The Constitutional Tribunal stressed that, in the context of interests safeguarded by the differentiation introduced in the challenged provision, the date of 1 September 2005, set therein as a date marking the end of a certain period, is arbitrary.
The said differentiation entails, inter alia, that, in the long run, the group of persons who are eligible to resort to the simplified procedure will predominantly comprise graduates with diplomas awarded on the basis of the Higher Education Act long before they apply for the certificate. The exemption from the ordinary certification procedure of persons whose knowledge and skills were verified and were certified by a relevant document many years ago clashes with the objectives of certifying renewable energy installers. Analysed in the context of those objectives, the situation of those installers is no different from the situation of the persons who once gained similar knowledge and skills in the past, but obtained the relevant diploma prior to 1 September 2005.

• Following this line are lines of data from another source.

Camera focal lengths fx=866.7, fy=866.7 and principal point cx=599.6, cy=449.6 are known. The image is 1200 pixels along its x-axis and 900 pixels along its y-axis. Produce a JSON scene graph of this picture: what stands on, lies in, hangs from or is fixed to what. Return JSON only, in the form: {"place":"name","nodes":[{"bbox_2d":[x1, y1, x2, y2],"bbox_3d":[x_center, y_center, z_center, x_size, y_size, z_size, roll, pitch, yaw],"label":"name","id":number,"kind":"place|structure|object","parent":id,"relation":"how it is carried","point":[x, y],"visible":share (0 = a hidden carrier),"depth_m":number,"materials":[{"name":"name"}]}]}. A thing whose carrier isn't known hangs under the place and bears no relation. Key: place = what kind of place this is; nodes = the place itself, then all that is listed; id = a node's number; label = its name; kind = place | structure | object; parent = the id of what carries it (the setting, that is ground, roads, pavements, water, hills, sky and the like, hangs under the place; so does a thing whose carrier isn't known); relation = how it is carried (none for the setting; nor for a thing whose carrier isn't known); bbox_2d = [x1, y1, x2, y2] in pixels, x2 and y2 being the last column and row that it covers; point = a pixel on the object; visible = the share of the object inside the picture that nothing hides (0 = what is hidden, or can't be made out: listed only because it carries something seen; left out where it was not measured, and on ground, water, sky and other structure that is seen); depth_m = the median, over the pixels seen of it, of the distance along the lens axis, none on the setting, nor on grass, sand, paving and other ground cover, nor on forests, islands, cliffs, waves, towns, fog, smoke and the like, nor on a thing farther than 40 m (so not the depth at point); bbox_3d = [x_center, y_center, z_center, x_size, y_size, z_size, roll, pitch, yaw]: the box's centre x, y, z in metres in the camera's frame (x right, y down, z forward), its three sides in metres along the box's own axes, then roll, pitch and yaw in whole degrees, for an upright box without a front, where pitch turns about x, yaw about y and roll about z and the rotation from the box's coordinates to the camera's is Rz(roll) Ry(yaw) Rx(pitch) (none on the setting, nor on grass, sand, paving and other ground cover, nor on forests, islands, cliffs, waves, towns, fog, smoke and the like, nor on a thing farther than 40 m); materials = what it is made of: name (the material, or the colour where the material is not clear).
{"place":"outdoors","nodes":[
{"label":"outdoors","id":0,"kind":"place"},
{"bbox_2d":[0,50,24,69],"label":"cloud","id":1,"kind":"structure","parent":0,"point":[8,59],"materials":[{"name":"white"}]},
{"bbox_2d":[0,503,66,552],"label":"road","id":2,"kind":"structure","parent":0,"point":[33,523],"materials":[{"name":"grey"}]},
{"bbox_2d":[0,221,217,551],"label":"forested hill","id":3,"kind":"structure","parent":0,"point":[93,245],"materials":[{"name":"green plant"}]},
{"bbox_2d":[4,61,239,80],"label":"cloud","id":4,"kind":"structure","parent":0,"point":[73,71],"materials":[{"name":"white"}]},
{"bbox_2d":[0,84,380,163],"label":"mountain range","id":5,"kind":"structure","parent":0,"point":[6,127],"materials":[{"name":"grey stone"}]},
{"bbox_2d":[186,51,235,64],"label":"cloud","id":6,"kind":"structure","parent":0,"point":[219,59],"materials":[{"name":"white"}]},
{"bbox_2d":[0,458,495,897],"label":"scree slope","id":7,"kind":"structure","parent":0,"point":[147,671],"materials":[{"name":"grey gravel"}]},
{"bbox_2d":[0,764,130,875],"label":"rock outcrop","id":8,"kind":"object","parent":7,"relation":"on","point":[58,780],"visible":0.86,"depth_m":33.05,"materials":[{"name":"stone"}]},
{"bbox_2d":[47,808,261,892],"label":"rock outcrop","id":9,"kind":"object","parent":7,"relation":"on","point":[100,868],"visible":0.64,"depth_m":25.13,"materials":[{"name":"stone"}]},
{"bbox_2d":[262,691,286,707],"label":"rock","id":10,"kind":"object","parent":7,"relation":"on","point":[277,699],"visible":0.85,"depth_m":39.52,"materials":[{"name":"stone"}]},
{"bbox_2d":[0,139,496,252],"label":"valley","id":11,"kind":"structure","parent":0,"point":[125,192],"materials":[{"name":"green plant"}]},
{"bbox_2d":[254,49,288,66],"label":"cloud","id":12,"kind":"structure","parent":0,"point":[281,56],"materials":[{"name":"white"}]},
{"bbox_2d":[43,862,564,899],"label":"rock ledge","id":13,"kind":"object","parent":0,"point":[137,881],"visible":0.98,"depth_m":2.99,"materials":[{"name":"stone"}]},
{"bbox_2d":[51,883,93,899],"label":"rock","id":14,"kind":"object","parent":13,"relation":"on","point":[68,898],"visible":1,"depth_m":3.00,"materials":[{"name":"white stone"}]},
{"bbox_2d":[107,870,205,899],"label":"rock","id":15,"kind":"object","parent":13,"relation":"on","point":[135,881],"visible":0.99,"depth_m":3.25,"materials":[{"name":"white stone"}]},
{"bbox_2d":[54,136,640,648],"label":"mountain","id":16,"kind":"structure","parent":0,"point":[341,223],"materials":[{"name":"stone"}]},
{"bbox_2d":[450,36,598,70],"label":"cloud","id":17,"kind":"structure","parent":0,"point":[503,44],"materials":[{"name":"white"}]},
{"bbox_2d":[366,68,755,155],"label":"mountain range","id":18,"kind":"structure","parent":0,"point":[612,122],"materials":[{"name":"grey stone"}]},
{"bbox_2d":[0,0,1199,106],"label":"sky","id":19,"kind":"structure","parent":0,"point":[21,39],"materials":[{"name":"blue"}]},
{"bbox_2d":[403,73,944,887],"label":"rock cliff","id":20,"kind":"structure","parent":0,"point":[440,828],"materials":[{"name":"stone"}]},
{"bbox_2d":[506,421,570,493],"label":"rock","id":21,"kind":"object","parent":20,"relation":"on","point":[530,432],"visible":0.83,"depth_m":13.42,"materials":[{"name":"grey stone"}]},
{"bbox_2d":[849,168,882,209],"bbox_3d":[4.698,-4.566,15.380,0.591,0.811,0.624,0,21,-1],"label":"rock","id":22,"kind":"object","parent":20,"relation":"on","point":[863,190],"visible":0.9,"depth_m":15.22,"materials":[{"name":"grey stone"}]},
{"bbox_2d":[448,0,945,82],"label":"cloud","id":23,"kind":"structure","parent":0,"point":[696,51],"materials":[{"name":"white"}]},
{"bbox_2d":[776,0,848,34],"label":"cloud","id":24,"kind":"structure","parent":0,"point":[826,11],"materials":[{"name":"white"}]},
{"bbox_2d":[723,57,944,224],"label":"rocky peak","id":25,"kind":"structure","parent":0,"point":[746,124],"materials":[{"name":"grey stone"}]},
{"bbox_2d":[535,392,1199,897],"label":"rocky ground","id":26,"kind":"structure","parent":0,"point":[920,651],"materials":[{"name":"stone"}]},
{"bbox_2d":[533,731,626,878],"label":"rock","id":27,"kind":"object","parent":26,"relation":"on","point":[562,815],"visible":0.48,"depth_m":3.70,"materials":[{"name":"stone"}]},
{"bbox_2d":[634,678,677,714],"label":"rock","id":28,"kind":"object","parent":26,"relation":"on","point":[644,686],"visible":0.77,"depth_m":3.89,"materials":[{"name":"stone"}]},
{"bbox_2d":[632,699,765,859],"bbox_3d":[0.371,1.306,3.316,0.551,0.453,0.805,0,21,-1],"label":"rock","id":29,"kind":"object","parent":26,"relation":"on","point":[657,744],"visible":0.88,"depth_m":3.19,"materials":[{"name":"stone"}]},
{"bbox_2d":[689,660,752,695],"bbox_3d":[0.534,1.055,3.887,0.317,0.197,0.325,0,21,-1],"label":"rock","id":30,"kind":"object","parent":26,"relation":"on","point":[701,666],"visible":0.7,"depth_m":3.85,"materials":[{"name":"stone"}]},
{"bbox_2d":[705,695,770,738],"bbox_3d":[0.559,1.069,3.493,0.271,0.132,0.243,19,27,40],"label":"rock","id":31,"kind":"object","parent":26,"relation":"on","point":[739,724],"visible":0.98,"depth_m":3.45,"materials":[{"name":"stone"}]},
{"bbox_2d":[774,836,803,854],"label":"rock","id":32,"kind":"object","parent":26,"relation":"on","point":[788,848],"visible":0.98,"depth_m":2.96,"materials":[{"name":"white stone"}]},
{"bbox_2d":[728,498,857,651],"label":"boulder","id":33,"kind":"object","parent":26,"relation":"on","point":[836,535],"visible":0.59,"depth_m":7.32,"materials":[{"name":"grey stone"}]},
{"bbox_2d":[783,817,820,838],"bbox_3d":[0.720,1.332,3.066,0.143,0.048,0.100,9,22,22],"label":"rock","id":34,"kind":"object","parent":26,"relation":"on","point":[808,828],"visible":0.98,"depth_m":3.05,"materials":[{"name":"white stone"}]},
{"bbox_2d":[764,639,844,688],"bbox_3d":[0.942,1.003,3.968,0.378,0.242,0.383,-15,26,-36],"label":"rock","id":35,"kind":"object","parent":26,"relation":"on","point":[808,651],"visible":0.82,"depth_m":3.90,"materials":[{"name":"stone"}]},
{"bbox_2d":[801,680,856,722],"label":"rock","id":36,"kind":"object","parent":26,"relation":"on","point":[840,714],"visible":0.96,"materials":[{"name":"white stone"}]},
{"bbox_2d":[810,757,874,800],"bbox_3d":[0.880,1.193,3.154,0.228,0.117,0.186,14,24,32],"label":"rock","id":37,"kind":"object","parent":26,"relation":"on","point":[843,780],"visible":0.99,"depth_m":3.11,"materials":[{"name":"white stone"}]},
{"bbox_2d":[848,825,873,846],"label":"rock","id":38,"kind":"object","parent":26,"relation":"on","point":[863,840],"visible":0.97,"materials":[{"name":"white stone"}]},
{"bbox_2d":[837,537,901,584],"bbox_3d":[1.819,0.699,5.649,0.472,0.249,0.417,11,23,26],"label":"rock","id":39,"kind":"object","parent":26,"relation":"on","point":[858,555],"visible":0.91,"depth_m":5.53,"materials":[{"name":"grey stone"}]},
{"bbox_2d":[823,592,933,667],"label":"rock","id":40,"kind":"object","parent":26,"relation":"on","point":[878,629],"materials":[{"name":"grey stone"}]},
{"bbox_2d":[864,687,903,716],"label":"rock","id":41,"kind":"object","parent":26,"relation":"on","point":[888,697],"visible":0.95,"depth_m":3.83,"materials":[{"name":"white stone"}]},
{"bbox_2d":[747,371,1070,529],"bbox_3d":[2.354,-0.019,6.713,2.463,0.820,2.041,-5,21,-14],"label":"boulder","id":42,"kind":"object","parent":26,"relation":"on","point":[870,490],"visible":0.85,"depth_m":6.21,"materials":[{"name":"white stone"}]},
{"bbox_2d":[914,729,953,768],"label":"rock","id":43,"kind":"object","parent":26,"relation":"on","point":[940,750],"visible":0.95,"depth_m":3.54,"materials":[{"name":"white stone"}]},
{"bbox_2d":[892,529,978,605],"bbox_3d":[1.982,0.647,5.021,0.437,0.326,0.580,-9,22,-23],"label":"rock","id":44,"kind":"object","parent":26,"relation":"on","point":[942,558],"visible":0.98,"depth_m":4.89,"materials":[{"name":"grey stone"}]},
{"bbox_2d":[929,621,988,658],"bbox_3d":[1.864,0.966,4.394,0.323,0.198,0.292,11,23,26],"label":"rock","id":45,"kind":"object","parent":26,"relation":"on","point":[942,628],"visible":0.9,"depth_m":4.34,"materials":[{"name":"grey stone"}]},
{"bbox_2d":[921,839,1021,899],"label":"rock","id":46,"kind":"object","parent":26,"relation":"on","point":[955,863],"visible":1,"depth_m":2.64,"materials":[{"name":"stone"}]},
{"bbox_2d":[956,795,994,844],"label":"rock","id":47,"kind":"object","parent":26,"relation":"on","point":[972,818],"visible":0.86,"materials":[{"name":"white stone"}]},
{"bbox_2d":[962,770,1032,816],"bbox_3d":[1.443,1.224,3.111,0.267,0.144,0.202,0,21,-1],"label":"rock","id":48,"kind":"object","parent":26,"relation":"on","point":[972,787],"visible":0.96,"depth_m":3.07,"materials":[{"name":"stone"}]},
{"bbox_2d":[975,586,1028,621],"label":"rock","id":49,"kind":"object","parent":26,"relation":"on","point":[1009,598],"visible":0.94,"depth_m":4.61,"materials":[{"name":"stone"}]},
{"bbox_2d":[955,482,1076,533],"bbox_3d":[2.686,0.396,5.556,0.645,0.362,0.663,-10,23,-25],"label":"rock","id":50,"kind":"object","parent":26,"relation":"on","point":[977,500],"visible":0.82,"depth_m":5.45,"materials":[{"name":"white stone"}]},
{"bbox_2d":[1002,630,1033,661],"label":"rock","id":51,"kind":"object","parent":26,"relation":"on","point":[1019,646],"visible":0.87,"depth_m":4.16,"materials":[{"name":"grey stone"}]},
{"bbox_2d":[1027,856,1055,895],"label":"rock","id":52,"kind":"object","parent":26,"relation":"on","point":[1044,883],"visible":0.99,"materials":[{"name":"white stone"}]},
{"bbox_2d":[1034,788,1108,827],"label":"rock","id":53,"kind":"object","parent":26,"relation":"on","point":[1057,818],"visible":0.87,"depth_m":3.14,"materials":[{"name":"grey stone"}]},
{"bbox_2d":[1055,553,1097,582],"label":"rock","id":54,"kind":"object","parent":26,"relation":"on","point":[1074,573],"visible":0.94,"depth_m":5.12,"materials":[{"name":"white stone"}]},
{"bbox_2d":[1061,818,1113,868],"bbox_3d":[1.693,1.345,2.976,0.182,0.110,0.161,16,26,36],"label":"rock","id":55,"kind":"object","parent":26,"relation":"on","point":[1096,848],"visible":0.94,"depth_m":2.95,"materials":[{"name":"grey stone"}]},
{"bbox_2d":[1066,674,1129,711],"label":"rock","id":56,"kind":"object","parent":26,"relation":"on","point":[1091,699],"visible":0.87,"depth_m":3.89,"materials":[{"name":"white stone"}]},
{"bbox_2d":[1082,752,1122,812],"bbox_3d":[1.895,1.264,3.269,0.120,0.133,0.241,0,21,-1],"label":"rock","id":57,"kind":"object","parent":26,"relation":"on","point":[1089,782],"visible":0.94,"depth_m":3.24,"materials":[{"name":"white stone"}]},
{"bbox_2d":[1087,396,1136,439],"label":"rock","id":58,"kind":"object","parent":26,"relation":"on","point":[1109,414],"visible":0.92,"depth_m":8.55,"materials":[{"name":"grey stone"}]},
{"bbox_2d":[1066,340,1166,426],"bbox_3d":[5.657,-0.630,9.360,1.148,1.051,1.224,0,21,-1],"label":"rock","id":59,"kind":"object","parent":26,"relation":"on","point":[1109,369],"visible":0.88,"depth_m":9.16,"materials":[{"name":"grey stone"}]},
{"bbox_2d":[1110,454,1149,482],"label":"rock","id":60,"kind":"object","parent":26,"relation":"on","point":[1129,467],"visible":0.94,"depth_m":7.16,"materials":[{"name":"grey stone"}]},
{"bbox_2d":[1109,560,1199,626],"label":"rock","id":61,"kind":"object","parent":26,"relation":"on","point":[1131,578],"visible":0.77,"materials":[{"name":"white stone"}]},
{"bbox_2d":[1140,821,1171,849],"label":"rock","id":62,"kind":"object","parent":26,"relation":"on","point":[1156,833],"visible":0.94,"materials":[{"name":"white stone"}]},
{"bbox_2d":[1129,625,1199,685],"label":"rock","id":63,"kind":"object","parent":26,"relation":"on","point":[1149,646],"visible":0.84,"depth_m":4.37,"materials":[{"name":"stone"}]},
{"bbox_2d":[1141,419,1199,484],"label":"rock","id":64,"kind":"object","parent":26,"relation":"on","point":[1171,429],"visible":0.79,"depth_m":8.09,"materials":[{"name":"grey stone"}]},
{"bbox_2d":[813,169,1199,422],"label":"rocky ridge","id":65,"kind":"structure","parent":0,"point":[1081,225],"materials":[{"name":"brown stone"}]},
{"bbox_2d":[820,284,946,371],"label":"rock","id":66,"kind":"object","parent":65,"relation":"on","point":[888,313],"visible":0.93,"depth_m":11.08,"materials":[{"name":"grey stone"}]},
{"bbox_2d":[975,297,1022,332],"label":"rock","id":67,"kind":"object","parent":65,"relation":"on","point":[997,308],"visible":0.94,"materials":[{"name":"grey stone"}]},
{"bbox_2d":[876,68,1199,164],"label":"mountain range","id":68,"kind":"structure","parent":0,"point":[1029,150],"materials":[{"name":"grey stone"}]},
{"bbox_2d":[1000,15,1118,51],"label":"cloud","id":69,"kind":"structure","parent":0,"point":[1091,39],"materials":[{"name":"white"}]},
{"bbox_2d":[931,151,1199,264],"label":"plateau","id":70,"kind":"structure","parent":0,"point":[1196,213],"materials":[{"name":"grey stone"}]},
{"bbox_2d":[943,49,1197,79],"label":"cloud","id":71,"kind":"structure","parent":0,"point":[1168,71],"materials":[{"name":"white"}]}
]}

The entry into force of the judgment – which entails that the excerpt of the challenged provision indicated in the operative part of the judgment will cease to have effect – will result in a situation where certificates for renewable energy installers would be applied for by persons who hold diplomas in specialised higher-education studies regardless of the date when the diploma was issued, i.e. regardless of the fact on the basis of which statute (regulating the functioning of higher education institutions) the said diploma was issued.
The determination issued in the present case does not rule out the legislator’s introduction of limited access to the simplified procedure for obtaining certificates for renewable energy installers which would be based on the date of issuing a relevant higher-education diploma, as long as the limitation does not take the form of a fixed time-limit (date), but is relativised depending on the passage of time between the moment of obtaining the diploma and the moment of filing an application for the certificate.
The adoption of such a restriction would have to be deemed as justified by the intention to attain internal coherence of the Renewable Energy Sources Act as well as to harmonise the said Act with the Directive 2009/28/EC.
The hearing was presided over by Judge Stanisław Rymar, and the Judge Rapporteur was Judge Sławomira Wronkowska-Jaśkiewicz.